⟨

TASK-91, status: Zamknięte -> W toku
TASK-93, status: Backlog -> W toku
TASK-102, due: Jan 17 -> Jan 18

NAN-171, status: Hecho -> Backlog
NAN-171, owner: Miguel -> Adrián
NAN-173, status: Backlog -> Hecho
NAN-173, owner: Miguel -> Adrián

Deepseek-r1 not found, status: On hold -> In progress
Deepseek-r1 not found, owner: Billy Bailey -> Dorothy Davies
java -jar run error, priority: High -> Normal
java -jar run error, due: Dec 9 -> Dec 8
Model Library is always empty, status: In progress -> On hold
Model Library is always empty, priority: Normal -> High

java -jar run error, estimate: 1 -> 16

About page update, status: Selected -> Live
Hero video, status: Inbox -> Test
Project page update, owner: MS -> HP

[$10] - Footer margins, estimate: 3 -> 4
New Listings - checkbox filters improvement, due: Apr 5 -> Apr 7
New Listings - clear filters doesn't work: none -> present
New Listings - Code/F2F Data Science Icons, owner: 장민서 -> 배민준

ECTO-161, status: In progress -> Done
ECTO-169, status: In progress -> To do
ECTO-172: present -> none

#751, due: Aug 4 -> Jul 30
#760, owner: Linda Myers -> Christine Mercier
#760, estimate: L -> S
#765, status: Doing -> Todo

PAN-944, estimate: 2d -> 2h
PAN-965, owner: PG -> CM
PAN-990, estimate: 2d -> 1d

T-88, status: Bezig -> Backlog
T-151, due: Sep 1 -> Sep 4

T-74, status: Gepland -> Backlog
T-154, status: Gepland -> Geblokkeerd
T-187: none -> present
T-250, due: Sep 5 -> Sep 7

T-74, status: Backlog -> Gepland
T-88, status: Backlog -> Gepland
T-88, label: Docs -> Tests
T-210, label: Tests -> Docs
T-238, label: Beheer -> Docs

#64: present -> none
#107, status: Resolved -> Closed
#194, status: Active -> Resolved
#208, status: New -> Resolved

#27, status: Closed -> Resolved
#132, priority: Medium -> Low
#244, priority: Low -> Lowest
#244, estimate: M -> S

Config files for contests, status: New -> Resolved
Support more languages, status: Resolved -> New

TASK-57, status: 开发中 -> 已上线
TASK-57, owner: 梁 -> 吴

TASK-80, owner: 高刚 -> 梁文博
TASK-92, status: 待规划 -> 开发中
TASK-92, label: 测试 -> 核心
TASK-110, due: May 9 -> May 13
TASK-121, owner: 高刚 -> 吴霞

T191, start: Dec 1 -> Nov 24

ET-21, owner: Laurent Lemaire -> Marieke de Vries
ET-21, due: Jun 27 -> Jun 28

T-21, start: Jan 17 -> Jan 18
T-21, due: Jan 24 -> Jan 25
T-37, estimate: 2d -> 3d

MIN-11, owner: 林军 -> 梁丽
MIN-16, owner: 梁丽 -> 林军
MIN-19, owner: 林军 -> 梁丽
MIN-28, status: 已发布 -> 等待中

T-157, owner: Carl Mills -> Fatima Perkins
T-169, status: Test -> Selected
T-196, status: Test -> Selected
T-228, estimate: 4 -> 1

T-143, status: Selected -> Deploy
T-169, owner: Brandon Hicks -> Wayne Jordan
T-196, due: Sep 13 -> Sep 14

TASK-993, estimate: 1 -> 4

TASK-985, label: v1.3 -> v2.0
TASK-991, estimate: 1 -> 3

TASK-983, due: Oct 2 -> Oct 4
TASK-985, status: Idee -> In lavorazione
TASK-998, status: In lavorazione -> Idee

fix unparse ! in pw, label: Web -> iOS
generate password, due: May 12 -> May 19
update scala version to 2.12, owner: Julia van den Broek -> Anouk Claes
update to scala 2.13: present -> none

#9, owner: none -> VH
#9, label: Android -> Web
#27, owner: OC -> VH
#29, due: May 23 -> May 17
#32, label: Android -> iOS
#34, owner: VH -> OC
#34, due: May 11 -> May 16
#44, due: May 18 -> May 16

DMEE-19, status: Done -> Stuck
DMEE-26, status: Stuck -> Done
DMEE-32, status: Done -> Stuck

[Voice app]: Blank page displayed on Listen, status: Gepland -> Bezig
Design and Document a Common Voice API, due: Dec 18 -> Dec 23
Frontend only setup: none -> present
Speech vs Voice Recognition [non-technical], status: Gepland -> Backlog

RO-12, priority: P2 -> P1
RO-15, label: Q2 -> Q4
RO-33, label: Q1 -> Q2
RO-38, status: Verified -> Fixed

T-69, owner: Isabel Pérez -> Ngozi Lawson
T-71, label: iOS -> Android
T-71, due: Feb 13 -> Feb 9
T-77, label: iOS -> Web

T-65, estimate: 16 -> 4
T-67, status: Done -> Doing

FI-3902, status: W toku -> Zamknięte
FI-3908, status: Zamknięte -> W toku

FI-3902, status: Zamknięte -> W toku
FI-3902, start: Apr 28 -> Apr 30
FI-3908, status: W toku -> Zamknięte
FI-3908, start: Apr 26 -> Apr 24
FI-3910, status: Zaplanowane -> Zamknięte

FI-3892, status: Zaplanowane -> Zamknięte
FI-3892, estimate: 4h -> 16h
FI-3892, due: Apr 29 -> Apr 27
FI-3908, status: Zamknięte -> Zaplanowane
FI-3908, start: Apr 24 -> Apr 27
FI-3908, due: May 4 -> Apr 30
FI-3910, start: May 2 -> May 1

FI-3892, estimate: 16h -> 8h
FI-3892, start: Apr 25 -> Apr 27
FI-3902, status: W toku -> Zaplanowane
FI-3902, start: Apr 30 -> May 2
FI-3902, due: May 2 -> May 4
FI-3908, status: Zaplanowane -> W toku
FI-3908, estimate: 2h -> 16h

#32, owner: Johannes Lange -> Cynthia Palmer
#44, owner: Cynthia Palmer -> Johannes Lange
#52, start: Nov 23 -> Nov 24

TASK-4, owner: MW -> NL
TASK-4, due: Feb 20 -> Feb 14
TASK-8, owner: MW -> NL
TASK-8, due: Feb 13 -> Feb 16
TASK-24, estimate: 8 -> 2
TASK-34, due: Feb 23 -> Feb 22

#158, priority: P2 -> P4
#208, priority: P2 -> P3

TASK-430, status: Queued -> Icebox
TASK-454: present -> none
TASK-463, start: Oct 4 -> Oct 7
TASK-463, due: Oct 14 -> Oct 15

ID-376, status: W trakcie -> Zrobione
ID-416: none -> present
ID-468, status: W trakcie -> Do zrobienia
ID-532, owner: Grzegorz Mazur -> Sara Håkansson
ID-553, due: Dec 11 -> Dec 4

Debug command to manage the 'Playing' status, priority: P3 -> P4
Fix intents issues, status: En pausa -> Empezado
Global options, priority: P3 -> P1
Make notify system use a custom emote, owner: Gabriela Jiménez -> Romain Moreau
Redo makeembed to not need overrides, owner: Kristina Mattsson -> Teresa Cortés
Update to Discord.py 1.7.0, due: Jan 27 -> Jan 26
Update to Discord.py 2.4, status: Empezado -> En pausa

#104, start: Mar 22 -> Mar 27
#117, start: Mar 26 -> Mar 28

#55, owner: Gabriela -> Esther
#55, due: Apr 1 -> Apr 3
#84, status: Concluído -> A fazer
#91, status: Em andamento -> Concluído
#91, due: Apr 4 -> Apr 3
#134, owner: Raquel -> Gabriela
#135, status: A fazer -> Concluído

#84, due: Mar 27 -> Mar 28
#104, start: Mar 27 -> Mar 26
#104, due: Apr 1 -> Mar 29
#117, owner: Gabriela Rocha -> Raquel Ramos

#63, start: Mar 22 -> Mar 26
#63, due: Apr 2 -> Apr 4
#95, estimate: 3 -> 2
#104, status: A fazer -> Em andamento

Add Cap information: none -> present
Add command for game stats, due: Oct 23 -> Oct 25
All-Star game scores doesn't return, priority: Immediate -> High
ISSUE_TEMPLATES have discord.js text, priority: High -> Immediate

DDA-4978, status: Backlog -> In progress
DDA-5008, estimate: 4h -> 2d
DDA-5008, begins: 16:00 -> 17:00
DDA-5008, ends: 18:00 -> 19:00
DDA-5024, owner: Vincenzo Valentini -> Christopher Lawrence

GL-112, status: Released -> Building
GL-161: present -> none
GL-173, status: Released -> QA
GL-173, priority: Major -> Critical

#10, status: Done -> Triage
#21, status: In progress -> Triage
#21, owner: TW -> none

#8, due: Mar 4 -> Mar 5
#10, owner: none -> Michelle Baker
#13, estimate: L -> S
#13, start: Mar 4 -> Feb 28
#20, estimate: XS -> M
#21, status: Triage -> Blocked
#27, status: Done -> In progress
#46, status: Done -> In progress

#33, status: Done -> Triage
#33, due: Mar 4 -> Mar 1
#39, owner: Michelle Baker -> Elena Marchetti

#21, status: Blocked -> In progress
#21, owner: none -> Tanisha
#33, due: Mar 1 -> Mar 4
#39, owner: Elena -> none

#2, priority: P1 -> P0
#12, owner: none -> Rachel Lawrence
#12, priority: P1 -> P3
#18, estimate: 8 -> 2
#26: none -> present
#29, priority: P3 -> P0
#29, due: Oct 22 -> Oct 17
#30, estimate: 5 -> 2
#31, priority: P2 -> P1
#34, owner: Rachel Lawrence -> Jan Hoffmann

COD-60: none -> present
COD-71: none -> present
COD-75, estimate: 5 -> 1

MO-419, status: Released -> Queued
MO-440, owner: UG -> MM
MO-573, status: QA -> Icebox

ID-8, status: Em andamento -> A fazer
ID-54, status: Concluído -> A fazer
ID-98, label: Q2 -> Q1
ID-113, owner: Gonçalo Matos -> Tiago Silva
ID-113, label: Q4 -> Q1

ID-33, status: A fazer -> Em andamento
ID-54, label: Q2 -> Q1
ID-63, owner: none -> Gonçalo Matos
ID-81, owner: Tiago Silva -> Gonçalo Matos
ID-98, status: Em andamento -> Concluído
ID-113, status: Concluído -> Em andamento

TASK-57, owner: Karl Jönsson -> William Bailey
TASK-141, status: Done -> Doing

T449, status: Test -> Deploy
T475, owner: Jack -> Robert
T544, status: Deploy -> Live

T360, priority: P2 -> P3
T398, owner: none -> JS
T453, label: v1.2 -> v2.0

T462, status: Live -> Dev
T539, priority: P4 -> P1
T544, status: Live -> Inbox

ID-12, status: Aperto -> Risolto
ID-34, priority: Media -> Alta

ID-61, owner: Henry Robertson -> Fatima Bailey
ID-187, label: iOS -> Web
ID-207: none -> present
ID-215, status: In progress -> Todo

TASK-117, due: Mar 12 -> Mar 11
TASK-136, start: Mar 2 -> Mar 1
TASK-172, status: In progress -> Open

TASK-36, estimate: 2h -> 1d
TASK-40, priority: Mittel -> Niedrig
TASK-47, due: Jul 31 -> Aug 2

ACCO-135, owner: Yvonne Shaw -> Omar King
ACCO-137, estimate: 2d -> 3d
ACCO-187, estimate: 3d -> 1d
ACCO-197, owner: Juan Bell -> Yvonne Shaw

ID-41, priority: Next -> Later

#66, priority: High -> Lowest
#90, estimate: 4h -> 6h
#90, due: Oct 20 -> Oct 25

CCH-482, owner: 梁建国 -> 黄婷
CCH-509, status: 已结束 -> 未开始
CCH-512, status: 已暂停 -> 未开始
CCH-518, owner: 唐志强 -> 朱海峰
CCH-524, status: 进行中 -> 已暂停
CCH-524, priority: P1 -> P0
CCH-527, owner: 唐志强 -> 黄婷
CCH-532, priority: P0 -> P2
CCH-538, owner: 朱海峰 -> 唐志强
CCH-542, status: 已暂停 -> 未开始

⟩

> **WORK ITEM**
Where the line holding "ID-113, status: Concluído -> Em andamento" appears in the listing above, start reproducing exactly, and end with the line holding "TASK-136, start: Mar 2 -> Mar 1".

> **EXERCISE SOLUTION**
ID-113, status: Concluído -> Em andamento

TASK-57, owner: Karl Jönsson -> William Bailey
TASK-141, status: Done -> Doing

T449, status: Test -> Deploy
T475, owner: Jack -> Robert
T544, status: Deploy -> Live

T360, priority: P2 -> P3
T398, owner: none -> JS
T453, label: v1.2 -> v2.0

T462, status: Live -> Dev
T539, priority: P4 -> P1
T544, status: Live -> Inbox

ID-12, status: Aperto -> Risolto
ID-34, priority: Media -> Alta

ID-61, owner: Henry Robertson -> Fatima Bailey
ID-187, label: iOS -> Web
ID-207: none -> present
ID-215, status: In progress -> Todo

TASK-117, due: Mar 12 -> Mar 11
TASK-136, start: Mar 2 -> Mar 1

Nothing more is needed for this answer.